Could you reproduce the lines below from the one with "Polygon se acredita al instante." through the one with "catturate (pannello di destra)"? Keep both ends and add nothing.

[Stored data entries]
+++++

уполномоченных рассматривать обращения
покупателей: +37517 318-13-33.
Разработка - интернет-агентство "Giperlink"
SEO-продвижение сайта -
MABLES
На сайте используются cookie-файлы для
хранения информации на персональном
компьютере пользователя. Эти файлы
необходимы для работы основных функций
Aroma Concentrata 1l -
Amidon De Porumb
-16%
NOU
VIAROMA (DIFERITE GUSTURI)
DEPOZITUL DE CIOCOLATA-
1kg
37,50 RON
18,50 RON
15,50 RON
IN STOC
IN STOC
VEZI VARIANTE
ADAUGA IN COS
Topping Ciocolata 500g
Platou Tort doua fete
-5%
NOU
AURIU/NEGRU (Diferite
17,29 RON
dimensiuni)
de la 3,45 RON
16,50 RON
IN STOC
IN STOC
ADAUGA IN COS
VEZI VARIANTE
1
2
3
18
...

+++++

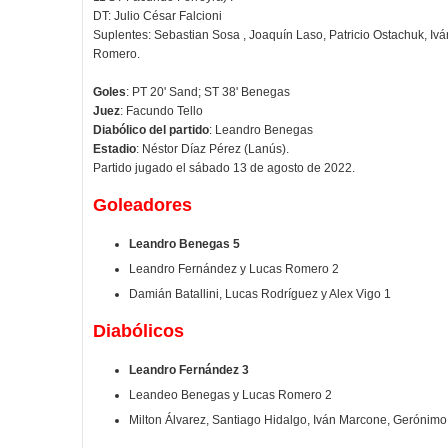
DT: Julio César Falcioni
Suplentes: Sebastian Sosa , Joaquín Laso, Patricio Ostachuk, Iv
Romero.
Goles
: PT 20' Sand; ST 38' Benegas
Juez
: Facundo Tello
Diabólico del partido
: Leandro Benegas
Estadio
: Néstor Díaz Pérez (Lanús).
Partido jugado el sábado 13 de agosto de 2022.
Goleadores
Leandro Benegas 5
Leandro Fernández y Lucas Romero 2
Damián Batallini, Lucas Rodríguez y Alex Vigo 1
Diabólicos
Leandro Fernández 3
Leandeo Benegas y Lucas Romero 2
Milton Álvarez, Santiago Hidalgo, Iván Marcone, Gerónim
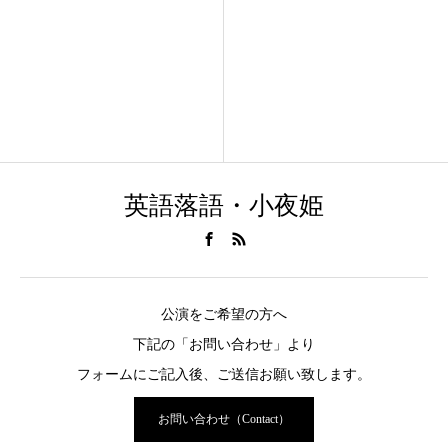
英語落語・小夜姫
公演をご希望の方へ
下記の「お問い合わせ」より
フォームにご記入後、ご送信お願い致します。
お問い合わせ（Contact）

+++++

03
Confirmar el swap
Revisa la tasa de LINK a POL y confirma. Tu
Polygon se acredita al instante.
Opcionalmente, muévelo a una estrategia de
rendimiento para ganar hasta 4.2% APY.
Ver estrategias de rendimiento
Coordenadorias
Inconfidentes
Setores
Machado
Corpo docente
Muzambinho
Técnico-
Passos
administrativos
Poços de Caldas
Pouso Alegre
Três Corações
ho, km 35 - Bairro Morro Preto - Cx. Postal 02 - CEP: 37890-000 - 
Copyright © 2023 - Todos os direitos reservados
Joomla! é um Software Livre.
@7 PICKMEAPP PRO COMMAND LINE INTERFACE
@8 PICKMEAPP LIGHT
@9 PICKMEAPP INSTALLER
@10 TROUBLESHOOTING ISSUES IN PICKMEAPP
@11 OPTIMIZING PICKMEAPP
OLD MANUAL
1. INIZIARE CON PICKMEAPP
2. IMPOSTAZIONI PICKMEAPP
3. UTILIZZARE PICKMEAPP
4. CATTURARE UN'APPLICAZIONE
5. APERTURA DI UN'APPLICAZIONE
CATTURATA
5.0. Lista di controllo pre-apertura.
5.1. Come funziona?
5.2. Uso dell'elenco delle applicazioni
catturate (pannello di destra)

+++++

Output below:
Polygon se acredita al instante.
Opcionalmente, muévelo a una estrategia de
rendimiento para ganar hasta 4.2% APY.
Ver estrategias de rendimiento
Coordenadorias
Inconfidentes
Setores
Machado
Corpo docente
Muzambinho
Técnico-
Passos
administrativos
Poços de Caldas
Pouso Alegre
Três Corações
ho, km 35 - Bairro Morro Preto - Cx. Postal 02 - CEP: 37890-000 - 
Copyright © 2023 - Todos os direitos reservados
Joomla! é um Software Livre.
@7 PICKMEAPP PRO COMMAND LINE INTERFACE
@8 PICKMEAPP LIGHT
@9 PICKMEAPP INSTALLER
@10 TROUBLESHOOTING ISSUES IN PICKMEAPP
@11 OPTIMIZING PICKMEAPP
OLD MANUAL
1. INIZIARE CON PICKMEAPP
2. IMPOSTAZIONI PICKMEAPP
3. UTILIZZARE PICKMEAPP
4. CATTURARE UN'APPLICAZIONE
5. APERTURA DI UN'APPLICAZIONE
CATTURATA
5.0. Lista di controllo pre-apertura.
5.1. Come funziona?
5.2. Uso dell'elenco delle applicazioni
catturate (pannello di destra)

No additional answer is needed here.